A high-ranking member of the Sinaloa Cartel who is alleged to have worked closely with Joaquin "El Chapo" Guzman was extradited to the United States to face international drug trafficking and firearms charges, prosecutors announced Tuesday.

Prosecutors charged 42-year-old Jorge Ivan Gastelum Avila, also known as "Cholo Ivan," with conspiracy to manufacture and distribute five kilograms or more of cocaine as well as over 1,000 kilograms of marijuana "intending and knowing that those substances would be imported into the United States."

Gastelum Avila was also charged with knowingly and intentionally using, carrying, brandishing, and discharging a firearm, including a destructive device, during and in relation to a drug trafficking crime, prosecutors said. 

Gastelum Avila was arrested in January 2016 alongside his boss, infamous drug lord Joaquin Guzman Loera, widely known as El Chapo, in Sinaloa, Mexico, as they attempted to flee authorities, prosecutors said. At the time of his arrest, Gastelum Avila was working closely with El Chapo as a lead sicario, or assassin, for the Sinaloa Cartel, court documents allege.

The documents claim that between Aug. 2009 and Jan. 2016, Gastelum Avila served as a high-ranking member of the Sinaloa Cartel, headed by El Chapo and Ismael Zambada Garcia, also known as "El Mayo." 

Gastelum Avila worked as the "plaza boss" for the city of Guamúchil, where he supervised at least 200 armed men and was in charge of the drug-trafficking activities within the city and the surrounding area, prosecutors said. 

Since his arrest, Gastelum Avila had remained in Mexican custody until he was extradited to the U.S. on April 1. 

Mexico Drug Lord
Ivan Gastelum aka "El Cholo Ivan" is escorted to a helicopter in handcuffs by Mexican Navy marines at a federal hanger in Mexico City, Mexico, Friday, Jan. 8, 2016. Eduardo Verdugo / AP

Guzman was extradited to the U.S in Jan. 2017 and two years later was sentenced to life in prison after being convicted of drug trafficking, money laundering and weapons charges.  

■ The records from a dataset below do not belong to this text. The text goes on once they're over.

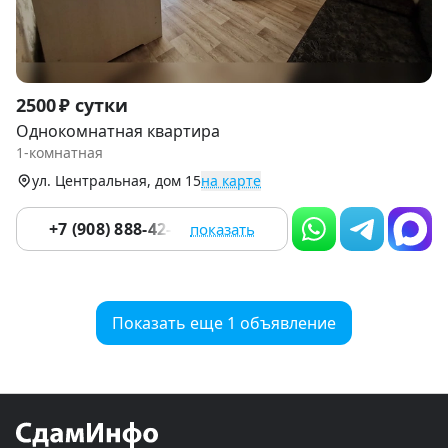
Item
2500 ₽ сутки
1
Однокомнатная квартира
of
1-комнатная
7
ул. Центральная, дом 15
на карте
+7 (908) 888-42-33
показать
Показать еще 1 объявление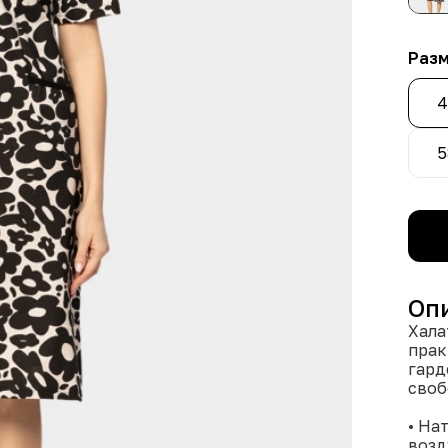
Раз
4
5
Оп
Хала
прак
гард
своб
• На
возд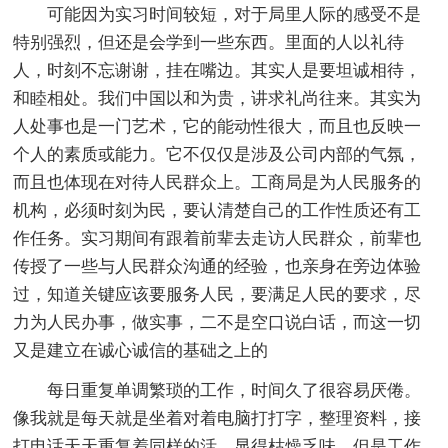
可能因为实习时间较短，对于局里人际的感受不是
特别强烈，但还是会学到一些东西。里面的人以礼待
人，时刻不忘谢谢，挂在嘴边。其实人是要坦诚相待，
和睦相处。我们中国以和为贵，讲求礼尚往来。其实为
人处事也是一门艺术，它的能动性很大，而且也反映一
个人的素质或能力。它不仅仅是涉及公司内部的气氛，
而且也体现在对待人民群众上。工商局是为人民服务的
机构，必须时刻为民，要认清楚自己的工作性质还有工
作任务。实习期间有跟着前辈去走访人民群众，前辈也
传授了一些与人民群众沟通的经验，也亲身在旁边体验
过，知道关键应该要服务人民，要满足人民的要求，尽
力为人民办事，做实事，二不是空口说白话，而这一切
又是建立在诚心诚信的基础之上的
每日重复单调繁琐的工作，时间久了很容易厌倦。
像我就是每天就是坐着对着电脑打打字，整理资料，接
打电话天天重复着同样的活，显得枯燥乏味。但是工作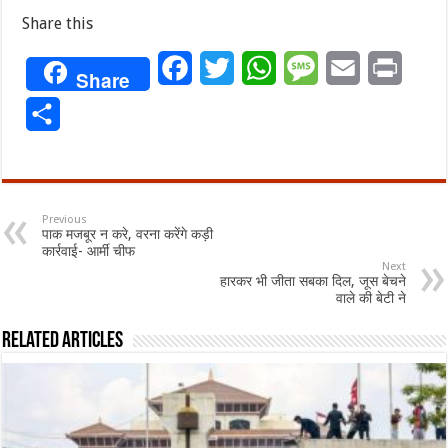
Share this
Facebook
Twitter
WhatsApp
Message
Email
Print
Share
Share
Previous
पाक मजबूर न करे, वरना करेंगे कड़ी
कार्रवाई- आर्मी चीफ
Next
हारकर भी जीता सबका दिल, जूस बेचने
वाले की बेटी ने
Related Articles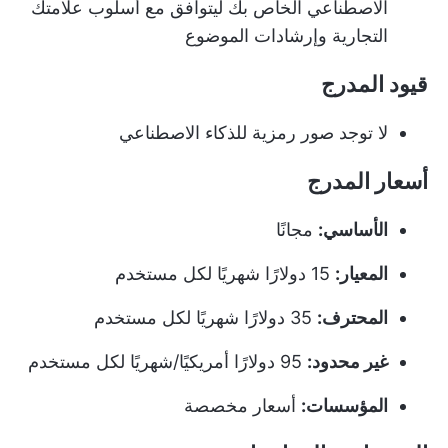
الاصطناعي الخاص بك ليتوافق مع أسلوب علامتك
التجارية وإرشادات الموضوع
قيود المدرج
لا توجد صور رمزية للذكاء الاصطناعي
أسعار المدرج
الأساسي:
مجانًا
المعيار:
15 دولارًا شهريًا لكل مستخدم
المحترف:
35 دولارًا شهريًا لكل مستخدم
غير محدود:
95 دولارًا أمريكيًا/شهريًا لكل مستخدم
المؤسسات:
أسعار مخصصة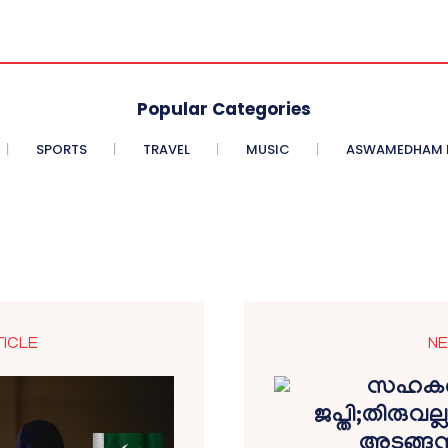
Popular Categories
SPORTS
TRAVEL
MUSIC
ASWAMEDHAM E
TICLE
NE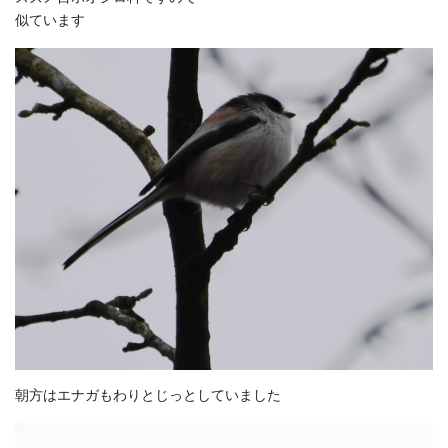
似ています
朝方はエナガもわりとじっとしていました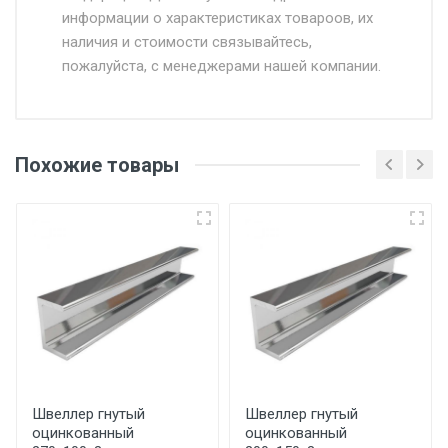
информации о характеристиках товароов, их
от 500.
наличия и стоимости связывайтесь,
пожалуйста, с менеджерами нашей компании.
Доставка в течении 1 рабочего дня 24/7.
Отгрузка товара производится при наличии
оригинала доверенности и паспорта. При
Похожие товары
несоблюдении указанных требований,
поставщик вправе отказать покупателю в
передаче товара без возмещения каких-
либо убытков, и требовать от покупателя
уплаты понесенных расходов.
Самовывоз со склада г. Ивантеевка
Центральный проезд 27. Погрузка
производится только в открытую машину.
Ручная погрузка оплачивается
Швеллер гнутый
Швеллер гнутый
оцинкованный
оцинкованный
дополнительно в размере, установленном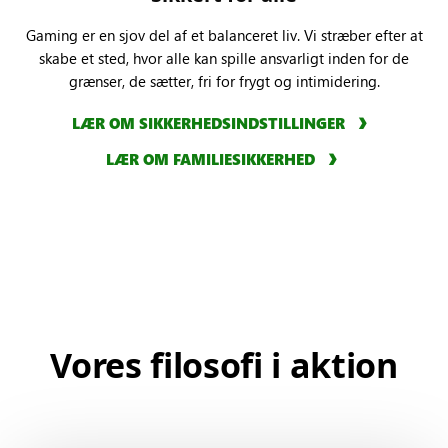
Gaming er en sjov del af et balanceret liv. Vi stræber efter at
skabe et sted, hvor alle kan spille ansvarligt inden for de
grænser, de sætter, fri for frygt og intimidering.
LÆR OM SIKKERHEDSINDSTILLINGER
LÆR OM FAMILIESIKKERHED
Vores filosofi
i aktion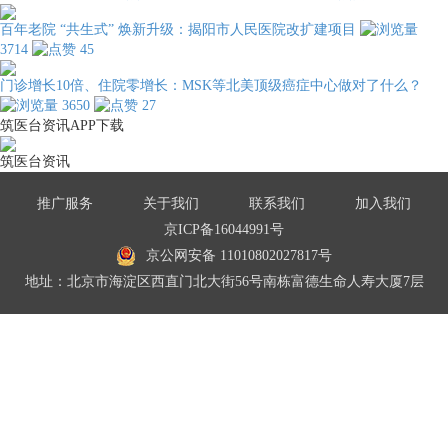
百年老院 “共生式” 焕新升级：揭阳市人民医院改扩建项目
3714
45
门诊增长10倍、住院零增长：MSK等北美顶级癌症中心做对了什么？
3650
27
筑医台资讯APP下载
筑医台资讯
推广服务
关于我们
联系我们
加入我们
京ICP备16044991号
京公网安备 11010802027817号
地址：北京市海淀区西直门北大街56号南栋富德生命人寿大厦7层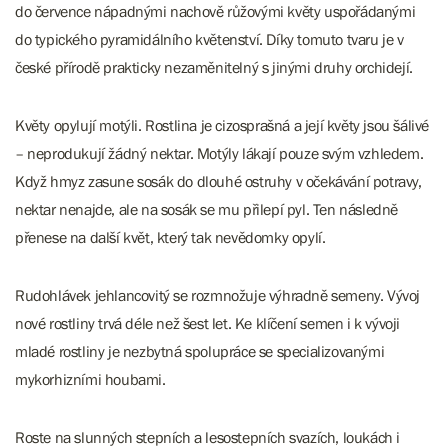
do července nápadnými nachově růžovými květy uspořádanými
do typického pyramidálního květenství. Díky tomuto tvaru je v
české přírodě prakticky nezaměnitelný s jinými druhy orchidejí.
Květy opylují motýli. Rostlina je cizosprašná a její květy jsou šálivé
– neprodukují žádný nektar. Motýly lákají pouze svým vzhledem.
Když hmyz zasune sosák do dlouhé ostruhy v očekávání potravy,
nektar nenajde, ale na sosák se mu přilepí pyl. Ten následně
přenese na další květ, který tak nevědomky opylí.
Rudohlávek jehlancovitý se rozmnožuje výhradně semeny. Vývoj
nové rostliny trvá déle než šest let. Ke klíčení semen i k vývoji
mladé rostliny je nezbytná spolupráce se specializovanými
mykorhizními houbami.
Roste na slunných stepních a lesostepních svazích, loukách i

Gastelum Avila now faces up to life in prison for the drug conspiracy charge and a mandatory consecutive sentence of 30 years for the firearms offense, prosecutors said. 

The head of the Drug Enforcement Administration has credited the Sinaloa Cartel as one of two Mexican cartels behind the influx of fentanyl in the U.S. that's killing tens of thousands of Americans.

"What we see happening at DEA is essentially that there are two cartels in Mexico, the Sinaloa Cartel and the Jalisco New Generation Cartel, that are killing Americans with fentanyl at catastrophic and record rates like we have never seen before," DEA Administrator Anne Milgram told "CBS Mornings" in 2022.

"Those cartels are acting with calculated, deliberate treachery to get fentanyl to the United States and to get people to buy it through fake pills, by hiding it in other drugs, any means that they can take in order to drive addiction and to make money," she added.